I would love to write more, every time I sit down though, out comes the monster living in my head telling me all kinds of things to prevent me from writing.
Currently, the monster is challenging me, and who I am. I have a scene in my head, that's been developing over the past few days. I sat down at the computer to write this scene. This was the sole purpose of my sitting here. The way the scene plays out...I kind of look back on it and feel almost like I'm reading someone else. It almost doesn't feel like me because of this one detail that seems like something I would never think of because anytime something like this comes up in actual conversation I shy away from the conversation.

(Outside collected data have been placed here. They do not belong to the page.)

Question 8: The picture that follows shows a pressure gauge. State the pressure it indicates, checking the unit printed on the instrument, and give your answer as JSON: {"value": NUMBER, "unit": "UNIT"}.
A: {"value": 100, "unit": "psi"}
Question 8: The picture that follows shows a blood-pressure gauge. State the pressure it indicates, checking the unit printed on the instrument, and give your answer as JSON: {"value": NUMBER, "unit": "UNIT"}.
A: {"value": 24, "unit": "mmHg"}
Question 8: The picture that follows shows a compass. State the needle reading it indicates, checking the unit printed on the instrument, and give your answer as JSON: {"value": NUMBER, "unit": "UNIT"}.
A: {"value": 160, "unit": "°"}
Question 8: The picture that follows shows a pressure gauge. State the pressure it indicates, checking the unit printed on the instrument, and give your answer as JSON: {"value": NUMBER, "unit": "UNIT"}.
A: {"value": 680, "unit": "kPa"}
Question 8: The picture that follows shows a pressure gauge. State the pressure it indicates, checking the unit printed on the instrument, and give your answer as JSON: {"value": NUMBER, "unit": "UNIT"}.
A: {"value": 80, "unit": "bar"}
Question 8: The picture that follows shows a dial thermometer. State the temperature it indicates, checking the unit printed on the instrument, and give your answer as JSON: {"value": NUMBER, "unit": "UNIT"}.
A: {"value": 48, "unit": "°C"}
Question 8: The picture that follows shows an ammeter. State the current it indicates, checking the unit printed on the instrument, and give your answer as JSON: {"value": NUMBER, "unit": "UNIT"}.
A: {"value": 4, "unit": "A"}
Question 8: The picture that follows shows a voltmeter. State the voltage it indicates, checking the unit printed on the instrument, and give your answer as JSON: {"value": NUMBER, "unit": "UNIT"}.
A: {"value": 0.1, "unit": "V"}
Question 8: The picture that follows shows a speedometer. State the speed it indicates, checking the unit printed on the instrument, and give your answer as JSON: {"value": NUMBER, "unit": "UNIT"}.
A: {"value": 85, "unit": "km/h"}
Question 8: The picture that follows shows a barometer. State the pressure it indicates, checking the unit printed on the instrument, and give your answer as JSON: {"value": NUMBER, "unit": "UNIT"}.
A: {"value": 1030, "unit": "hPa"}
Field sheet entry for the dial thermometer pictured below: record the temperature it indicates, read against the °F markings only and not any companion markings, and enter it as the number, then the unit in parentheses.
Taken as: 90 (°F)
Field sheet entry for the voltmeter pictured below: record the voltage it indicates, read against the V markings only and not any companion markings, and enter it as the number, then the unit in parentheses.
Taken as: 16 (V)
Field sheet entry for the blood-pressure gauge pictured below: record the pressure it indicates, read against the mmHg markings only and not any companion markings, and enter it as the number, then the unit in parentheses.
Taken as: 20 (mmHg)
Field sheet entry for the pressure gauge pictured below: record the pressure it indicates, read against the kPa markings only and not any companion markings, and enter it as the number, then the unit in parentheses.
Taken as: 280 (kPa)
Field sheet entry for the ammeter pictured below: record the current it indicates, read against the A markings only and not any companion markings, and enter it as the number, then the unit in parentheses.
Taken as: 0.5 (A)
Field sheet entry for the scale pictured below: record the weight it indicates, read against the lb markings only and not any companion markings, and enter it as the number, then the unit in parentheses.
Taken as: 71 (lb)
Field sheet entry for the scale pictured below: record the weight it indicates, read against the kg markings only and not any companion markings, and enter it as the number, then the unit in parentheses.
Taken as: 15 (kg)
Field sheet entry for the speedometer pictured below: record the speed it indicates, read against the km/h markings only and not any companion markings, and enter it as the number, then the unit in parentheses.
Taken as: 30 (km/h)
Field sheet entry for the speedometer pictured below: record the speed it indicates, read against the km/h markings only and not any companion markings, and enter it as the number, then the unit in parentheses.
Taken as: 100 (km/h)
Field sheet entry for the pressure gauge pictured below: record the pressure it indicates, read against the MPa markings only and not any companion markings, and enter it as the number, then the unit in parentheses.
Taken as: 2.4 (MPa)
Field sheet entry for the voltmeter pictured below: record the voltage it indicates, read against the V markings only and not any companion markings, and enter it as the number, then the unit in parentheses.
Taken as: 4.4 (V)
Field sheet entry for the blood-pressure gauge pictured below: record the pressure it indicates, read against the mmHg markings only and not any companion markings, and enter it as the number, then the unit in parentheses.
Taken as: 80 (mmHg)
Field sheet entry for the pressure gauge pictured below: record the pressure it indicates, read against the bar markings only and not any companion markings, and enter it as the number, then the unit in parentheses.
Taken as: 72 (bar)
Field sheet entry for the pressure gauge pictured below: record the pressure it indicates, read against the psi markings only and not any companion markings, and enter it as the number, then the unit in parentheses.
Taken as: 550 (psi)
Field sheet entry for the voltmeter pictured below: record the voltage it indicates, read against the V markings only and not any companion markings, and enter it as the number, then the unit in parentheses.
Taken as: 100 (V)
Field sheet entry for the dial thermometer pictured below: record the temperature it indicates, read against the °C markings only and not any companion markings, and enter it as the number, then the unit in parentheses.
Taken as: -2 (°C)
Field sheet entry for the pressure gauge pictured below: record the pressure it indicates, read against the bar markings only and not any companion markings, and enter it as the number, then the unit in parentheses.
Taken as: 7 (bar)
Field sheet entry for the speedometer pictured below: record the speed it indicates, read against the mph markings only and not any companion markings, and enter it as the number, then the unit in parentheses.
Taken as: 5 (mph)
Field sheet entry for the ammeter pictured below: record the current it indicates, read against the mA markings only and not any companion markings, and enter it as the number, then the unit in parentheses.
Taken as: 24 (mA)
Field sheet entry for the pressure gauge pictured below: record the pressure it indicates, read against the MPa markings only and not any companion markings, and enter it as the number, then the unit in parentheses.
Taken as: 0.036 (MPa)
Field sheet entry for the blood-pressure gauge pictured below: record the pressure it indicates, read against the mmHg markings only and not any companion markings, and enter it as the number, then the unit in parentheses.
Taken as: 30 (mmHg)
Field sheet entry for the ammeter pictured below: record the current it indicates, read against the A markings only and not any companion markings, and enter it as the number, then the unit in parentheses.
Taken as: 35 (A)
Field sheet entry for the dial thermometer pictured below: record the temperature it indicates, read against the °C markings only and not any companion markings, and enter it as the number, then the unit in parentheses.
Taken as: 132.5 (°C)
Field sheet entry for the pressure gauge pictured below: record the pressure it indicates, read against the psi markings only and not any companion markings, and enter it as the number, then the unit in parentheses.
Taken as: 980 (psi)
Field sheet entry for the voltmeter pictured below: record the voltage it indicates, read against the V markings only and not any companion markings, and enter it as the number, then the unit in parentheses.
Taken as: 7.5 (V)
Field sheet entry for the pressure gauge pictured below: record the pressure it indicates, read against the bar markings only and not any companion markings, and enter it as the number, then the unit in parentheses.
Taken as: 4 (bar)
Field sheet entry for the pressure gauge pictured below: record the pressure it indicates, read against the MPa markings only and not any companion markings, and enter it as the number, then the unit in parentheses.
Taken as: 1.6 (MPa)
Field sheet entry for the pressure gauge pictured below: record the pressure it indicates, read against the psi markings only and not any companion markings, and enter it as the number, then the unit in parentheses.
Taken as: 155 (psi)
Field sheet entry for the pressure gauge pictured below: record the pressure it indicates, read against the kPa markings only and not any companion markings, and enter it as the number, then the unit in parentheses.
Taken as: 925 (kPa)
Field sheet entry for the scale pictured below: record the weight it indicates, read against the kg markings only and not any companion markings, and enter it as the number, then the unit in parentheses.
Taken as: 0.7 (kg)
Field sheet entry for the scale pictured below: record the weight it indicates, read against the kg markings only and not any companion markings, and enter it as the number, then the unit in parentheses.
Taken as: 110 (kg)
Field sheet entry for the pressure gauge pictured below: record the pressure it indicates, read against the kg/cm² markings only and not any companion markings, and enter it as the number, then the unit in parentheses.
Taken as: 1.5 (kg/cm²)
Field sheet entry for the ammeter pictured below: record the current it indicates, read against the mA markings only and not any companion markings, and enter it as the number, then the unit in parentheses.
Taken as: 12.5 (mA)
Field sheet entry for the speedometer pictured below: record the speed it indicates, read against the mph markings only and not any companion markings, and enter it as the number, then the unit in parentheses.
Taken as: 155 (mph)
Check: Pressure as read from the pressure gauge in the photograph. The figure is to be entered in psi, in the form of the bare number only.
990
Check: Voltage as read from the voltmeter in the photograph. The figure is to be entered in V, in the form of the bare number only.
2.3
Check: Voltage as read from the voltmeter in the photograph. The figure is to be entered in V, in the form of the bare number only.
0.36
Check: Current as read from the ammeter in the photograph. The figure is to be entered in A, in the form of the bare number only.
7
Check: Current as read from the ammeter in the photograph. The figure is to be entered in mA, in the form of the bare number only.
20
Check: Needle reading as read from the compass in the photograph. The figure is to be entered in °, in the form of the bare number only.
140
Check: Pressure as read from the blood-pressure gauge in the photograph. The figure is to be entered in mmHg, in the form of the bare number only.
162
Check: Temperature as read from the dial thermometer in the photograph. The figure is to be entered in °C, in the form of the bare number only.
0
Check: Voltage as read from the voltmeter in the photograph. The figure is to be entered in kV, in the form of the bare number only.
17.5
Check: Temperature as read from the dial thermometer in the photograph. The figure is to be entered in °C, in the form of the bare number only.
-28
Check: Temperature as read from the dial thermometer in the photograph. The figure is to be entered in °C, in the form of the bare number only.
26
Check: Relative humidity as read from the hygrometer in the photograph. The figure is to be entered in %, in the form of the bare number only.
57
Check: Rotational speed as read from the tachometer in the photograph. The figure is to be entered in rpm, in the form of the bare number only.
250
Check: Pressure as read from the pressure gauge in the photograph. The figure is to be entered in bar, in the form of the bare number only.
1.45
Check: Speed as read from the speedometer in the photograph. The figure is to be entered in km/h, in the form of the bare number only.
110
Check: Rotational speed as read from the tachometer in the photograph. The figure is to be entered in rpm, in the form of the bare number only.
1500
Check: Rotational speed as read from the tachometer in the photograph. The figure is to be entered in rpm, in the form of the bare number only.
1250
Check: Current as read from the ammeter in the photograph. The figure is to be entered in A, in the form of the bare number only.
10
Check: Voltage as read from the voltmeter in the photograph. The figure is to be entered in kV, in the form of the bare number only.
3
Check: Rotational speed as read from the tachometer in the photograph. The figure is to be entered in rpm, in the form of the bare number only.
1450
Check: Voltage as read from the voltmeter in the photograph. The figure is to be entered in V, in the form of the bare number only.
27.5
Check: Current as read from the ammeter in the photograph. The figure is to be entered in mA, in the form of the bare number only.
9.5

I think because of this detail being something I would usually shy away from, I am having difficulty actually putting it to the computer screen. I have this little monster poking and laughing at me saying "what are you thinking? People are never going to read this. You don't want to read this, you don't even want to write it. Look how uncomfortable you are with this idea."
I'm thinking I want to grow, I want to challenge myself. If I stayed in my comfort zone, my writing would probably be very boring. So boring, even I wouldn't want to read. Yet, I sit here starring at a blank Word document....
Times like this, what my fiance usually says to me pops in my head. When I talk to him and complain how the words aren't coming, or I'm scared to do something he usually asks if I want to do this thing, which of course I do, so he says "then just do it." It may not always be as easy as just doing it, but the words have started to appear on the screen. All it took was my knight in shining armor to chase away the monster in my head.
Before this monster breaks free, I'm going to try to get this scene completely out and on the screen; or before the day catches up to me and I have to go actually work on the job that pays the bills. (Shudders.)